TASK PROMPT: Go through the records line by line. Report how many lines contain "encuentran", with nothing else.

== DATA EXTRACTS

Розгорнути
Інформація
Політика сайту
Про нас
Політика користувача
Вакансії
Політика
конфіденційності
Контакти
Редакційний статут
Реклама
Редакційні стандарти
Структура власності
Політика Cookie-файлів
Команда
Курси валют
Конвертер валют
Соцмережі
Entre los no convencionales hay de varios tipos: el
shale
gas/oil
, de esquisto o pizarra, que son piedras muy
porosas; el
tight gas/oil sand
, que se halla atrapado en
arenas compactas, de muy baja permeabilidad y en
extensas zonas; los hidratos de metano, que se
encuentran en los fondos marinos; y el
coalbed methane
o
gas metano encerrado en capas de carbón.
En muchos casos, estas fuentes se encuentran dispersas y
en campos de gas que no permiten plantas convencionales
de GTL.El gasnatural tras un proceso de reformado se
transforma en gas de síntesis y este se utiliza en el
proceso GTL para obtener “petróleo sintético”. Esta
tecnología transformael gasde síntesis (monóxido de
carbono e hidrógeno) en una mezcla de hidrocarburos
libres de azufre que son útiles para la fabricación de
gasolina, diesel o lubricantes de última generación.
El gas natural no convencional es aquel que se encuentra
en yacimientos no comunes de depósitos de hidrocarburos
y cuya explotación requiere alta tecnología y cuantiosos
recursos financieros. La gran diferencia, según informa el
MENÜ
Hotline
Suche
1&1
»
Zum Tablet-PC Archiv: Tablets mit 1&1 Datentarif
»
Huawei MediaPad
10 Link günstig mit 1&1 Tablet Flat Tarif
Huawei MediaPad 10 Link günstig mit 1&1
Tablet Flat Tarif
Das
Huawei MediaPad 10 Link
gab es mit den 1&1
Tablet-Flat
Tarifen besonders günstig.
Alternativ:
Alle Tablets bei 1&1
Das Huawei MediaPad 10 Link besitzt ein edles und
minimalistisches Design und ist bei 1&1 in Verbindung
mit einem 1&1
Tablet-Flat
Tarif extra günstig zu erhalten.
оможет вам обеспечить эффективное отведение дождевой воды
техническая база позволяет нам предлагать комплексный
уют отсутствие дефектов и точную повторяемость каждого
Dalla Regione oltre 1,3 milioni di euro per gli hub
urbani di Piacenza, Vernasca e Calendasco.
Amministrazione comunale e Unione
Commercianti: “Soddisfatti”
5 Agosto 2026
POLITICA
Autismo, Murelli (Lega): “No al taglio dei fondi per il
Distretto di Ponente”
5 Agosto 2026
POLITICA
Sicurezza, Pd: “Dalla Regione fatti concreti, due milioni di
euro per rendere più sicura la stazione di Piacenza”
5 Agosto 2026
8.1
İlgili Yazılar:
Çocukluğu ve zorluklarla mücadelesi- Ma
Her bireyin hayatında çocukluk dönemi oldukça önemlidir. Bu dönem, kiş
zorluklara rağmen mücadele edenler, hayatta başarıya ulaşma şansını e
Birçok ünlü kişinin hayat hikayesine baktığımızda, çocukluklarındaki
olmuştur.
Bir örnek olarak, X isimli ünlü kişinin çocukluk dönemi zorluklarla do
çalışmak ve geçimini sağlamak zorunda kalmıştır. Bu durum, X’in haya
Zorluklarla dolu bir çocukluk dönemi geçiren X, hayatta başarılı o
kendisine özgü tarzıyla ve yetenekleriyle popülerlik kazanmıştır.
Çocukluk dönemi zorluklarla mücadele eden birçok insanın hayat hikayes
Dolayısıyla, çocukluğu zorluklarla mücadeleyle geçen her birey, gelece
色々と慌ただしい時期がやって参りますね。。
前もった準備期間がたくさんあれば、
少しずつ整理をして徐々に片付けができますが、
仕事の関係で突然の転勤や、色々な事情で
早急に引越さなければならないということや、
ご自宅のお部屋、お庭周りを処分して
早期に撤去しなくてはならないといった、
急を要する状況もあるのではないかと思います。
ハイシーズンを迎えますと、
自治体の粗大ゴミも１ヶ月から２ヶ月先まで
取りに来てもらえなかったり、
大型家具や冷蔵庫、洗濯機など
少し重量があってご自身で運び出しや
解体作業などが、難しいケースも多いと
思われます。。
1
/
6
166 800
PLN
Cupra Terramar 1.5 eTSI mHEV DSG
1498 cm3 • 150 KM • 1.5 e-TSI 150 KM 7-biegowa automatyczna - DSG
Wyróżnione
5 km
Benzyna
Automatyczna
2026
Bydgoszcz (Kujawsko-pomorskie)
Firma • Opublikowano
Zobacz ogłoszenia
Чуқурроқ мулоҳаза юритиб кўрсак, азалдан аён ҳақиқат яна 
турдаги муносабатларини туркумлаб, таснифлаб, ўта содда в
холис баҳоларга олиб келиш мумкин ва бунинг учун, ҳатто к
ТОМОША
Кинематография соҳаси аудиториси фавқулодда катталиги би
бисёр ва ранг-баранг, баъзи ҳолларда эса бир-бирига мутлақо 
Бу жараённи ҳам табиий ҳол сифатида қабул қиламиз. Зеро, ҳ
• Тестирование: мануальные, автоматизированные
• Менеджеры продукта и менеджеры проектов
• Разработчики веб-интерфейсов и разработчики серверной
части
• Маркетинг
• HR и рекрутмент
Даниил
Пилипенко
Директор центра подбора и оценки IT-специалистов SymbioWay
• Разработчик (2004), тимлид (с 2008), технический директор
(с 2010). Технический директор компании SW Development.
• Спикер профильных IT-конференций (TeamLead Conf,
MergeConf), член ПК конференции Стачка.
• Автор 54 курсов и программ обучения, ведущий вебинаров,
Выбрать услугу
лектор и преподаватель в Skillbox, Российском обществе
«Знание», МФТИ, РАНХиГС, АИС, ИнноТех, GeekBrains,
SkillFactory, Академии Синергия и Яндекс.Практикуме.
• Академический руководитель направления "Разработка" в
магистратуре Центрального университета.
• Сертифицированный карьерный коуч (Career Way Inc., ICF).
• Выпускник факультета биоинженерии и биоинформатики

====

SOLUTION FOR THIS PROBLEM: 2